掲載文:

_ _ _ _

共に、イエス様が弟子たちに教えられた最も基本的な祈りを祈りましょう。讃美歌21の93-5Aです。主の祈り。

天にまします我らの父よ。
願わくは御名をあがめさせたまえ。
御国を来たらせたまえ。
みこころの天になるごとく、地にもなさせたまえ。
我らの日用の糧を今日も与えたまえ。
我らに罪を犯すものを我らが赦すごとく、我らの罪をも赦したまえ。
我らを試みにあわせず、悪より救いだしたまえ。
国と力と栄えとは、限りなく汝のものなればなり。
アーメン。

 

報 告

本日も、聖書研究祈祷会にご参加くださり、ありがとうございます。先週の聖書研究祈祷会は、教会に集まった2名、同時に視聴された2名、計4名が参加されました。後から動画や原稿を見て、祈りを合わせてくださった方も感謝致します。

 

華陽教会では、会衆の6割が1回目のワクチン接種を終えたため、聖書研究祈祷会も、日曜礼拝も、マスク・消毒・換気・加湿・三密回避の座席調整をした上で、みんなが集まれるようにしています。初めて来る方もお会いできるのを楽しみにしています。

_ _ _ _

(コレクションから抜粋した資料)
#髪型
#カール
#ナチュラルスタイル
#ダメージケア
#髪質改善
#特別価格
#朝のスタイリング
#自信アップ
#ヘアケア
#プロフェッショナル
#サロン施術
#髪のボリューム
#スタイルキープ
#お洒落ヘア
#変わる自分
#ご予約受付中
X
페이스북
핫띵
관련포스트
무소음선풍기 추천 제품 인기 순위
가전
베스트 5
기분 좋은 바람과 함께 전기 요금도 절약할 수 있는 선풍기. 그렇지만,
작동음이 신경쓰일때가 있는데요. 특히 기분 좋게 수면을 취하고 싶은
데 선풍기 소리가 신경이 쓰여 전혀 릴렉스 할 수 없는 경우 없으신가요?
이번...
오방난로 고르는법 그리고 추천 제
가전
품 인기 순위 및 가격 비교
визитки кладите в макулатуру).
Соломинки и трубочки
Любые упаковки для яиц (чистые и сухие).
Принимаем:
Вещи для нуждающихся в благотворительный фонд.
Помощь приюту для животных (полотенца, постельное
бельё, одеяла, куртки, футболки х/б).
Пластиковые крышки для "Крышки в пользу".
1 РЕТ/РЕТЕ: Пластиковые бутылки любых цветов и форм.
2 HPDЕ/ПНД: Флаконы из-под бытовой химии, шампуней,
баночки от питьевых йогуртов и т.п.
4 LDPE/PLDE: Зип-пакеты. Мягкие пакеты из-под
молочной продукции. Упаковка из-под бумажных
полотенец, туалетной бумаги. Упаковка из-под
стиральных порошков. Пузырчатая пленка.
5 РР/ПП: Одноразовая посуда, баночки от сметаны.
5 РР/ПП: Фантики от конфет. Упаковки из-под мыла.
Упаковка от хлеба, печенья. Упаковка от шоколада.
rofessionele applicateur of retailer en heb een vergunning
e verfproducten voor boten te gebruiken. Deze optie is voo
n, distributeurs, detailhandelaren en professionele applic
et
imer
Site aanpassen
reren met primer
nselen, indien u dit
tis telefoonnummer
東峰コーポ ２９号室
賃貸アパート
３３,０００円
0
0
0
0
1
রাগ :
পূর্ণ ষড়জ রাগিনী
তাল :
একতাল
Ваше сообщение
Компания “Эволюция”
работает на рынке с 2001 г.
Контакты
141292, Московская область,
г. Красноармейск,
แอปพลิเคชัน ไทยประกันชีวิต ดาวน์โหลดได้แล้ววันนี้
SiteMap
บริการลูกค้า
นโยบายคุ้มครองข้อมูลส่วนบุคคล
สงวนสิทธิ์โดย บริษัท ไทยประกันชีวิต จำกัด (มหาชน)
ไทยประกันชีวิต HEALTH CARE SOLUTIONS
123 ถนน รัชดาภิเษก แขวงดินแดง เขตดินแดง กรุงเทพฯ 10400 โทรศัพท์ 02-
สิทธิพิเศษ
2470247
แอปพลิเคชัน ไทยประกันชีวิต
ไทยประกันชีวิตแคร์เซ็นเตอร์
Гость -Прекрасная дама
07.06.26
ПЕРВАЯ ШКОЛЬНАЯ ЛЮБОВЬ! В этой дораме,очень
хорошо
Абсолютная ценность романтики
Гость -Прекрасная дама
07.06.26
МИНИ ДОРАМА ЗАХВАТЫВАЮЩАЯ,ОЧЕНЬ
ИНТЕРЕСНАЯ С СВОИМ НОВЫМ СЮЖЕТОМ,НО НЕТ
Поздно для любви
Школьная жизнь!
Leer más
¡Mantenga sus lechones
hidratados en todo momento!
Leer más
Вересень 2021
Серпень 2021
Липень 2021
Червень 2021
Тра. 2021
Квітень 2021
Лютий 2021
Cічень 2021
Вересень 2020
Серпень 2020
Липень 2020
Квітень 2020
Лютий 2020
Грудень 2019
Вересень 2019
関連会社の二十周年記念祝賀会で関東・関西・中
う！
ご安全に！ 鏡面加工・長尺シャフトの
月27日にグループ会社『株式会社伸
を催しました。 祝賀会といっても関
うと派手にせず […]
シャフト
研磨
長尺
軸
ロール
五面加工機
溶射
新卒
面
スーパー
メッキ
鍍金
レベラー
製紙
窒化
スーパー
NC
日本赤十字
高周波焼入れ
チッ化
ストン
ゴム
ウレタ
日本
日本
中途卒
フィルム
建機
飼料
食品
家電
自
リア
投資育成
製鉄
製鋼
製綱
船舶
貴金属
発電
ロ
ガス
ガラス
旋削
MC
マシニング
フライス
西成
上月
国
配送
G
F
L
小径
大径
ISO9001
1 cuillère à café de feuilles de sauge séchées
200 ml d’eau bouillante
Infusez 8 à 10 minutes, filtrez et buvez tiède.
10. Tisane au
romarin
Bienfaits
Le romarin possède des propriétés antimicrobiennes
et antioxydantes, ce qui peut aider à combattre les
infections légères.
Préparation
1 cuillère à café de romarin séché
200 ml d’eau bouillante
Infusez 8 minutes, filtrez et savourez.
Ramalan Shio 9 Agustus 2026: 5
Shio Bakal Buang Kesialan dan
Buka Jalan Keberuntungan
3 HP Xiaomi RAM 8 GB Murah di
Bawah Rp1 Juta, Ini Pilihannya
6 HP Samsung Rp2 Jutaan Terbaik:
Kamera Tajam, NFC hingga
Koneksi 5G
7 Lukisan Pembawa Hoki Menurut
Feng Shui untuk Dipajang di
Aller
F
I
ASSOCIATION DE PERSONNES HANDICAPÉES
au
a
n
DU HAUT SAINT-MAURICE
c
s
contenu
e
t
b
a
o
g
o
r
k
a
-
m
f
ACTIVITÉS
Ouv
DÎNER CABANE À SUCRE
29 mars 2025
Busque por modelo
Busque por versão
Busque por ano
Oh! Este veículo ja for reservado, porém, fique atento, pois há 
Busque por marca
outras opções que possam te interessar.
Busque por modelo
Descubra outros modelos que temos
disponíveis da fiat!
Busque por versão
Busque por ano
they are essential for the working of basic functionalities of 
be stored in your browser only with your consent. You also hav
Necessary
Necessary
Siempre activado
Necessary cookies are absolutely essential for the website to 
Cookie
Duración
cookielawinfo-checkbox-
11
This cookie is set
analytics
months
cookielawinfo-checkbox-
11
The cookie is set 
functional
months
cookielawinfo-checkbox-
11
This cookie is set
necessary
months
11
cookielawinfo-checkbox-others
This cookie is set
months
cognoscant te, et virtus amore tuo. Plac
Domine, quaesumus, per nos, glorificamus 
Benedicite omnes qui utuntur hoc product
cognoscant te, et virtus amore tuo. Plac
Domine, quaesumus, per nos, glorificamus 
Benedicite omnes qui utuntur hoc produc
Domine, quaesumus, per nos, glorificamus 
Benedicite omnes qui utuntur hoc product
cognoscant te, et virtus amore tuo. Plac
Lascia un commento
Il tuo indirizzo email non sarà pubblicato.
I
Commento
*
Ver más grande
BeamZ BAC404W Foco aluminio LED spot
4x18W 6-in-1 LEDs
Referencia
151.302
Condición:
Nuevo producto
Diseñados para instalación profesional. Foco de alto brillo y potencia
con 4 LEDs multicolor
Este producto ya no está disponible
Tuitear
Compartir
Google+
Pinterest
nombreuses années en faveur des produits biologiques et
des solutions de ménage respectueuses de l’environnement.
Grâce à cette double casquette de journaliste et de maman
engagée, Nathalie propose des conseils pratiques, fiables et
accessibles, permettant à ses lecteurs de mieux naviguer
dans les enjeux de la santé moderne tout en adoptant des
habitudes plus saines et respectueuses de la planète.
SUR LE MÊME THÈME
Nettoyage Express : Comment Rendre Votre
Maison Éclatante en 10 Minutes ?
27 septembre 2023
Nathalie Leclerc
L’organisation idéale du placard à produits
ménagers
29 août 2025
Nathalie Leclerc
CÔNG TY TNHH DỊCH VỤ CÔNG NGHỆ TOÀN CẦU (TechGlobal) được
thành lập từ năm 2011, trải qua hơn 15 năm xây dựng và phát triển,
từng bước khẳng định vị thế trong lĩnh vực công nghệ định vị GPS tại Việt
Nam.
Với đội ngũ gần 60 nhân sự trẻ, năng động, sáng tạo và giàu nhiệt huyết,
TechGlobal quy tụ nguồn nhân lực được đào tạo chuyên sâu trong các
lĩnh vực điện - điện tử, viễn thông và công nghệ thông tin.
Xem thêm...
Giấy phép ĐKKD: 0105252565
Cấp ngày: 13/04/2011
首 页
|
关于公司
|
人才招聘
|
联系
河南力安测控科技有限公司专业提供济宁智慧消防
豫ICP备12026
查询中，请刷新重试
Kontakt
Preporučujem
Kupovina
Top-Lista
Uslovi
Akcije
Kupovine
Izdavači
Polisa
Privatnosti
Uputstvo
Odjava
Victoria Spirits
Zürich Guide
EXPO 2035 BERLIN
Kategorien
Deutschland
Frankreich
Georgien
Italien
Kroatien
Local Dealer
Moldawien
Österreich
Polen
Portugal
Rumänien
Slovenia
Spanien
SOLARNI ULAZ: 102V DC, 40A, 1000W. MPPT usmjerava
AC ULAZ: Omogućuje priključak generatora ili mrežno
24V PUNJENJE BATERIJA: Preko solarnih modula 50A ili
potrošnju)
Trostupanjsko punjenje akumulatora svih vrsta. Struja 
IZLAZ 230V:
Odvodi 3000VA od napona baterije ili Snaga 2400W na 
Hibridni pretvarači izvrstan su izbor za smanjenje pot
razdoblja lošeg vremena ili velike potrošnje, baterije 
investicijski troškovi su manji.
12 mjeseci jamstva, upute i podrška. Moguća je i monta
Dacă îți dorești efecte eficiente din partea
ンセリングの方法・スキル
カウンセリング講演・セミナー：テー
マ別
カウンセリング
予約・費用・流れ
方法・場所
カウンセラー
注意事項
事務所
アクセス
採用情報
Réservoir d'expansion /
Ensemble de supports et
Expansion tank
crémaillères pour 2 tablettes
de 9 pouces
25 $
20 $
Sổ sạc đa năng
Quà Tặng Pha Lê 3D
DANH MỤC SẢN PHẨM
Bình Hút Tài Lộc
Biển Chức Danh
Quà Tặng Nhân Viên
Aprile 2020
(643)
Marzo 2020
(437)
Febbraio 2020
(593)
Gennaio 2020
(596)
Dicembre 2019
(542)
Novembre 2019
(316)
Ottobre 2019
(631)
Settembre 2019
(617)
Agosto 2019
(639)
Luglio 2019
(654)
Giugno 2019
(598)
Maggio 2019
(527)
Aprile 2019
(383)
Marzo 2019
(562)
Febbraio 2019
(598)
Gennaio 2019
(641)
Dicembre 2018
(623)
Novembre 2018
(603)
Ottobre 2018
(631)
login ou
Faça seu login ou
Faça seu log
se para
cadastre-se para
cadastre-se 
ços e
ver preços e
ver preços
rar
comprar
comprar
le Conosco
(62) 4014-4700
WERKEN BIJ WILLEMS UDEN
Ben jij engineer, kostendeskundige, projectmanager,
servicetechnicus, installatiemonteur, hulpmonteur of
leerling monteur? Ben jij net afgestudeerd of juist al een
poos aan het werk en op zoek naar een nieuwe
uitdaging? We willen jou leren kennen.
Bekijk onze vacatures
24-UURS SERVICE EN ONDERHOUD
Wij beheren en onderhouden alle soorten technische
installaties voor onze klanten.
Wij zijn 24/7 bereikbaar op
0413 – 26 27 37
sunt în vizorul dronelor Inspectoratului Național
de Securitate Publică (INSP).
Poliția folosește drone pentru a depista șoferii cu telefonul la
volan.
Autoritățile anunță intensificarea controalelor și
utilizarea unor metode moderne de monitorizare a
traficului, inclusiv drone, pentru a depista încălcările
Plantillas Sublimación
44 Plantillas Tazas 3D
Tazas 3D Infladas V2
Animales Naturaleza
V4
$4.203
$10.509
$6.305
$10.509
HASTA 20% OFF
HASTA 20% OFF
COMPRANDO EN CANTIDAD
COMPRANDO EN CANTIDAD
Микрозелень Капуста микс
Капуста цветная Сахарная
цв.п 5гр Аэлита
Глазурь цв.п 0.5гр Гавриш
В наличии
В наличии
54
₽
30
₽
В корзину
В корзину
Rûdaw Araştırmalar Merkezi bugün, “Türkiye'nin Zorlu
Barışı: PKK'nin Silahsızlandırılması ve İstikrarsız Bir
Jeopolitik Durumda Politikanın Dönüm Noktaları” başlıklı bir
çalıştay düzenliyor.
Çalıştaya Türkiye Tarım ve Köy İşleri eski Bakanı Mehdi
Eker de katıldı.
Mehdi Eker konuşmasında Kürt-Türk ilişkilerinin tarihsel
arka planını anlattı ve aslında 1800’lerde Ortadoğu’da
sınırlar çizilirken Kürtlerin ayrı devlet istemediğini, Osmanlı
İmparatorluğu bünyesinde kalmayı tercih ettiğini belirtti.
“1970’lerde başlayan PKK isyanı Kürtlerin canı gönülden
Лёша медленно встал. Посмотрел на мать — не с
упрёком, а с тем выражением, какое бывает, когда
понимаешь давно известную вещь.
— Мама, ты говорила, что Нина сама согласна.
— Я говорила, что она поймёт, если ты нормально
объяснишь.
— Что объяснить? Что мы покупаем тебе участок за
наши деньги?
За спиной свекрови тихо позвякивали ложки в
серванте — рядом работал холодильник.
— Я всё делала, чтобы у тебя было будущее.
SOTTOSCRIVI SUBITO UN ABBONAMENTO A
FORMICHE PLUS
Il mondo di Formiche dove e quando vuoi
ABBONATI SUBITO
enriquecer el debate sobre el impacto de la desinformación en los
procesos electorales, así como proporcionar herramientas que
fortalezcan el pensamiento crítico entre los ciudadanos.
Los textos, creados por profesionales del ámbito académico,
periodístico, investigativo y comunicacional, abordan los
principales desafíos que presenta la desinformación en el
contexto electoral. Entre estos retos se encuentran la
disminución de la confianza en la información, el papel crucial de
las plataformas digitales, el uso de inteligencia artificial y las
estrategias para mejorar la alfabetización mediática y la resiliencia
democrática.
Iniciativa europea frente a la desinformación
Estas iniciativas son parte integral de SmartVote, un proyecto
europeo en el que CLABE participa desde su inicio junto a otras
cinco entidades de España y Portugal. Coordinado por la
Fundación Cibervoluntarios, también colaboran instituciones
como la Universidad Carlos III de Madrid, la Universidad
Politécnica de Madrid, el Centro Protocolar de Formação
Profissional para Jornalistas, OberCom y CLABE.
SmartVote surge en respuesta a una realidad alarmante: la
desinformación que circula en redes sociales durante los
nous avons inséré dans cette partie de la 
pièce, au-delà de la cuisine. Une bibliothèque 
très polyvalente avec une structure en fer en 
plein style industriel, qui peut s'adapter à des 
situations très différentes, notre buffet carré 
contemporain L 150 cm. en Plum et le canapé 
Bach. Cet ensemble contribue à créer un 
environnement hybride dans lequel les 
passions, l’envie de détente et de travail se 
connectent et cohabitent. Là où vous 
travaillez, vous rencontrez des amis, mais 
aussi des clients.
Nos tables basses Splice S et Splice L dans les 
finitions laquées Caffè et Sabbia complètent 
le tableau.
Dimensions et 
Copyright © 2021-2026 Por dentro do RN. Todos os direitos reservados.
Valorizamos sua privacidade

_ _ _ _

掲載文の報告に記された、集まる際の対策をすべて挙げてください。 この資料は使わなくてよい。

マスク、消毒、換気、加湿、三密回避の座席調整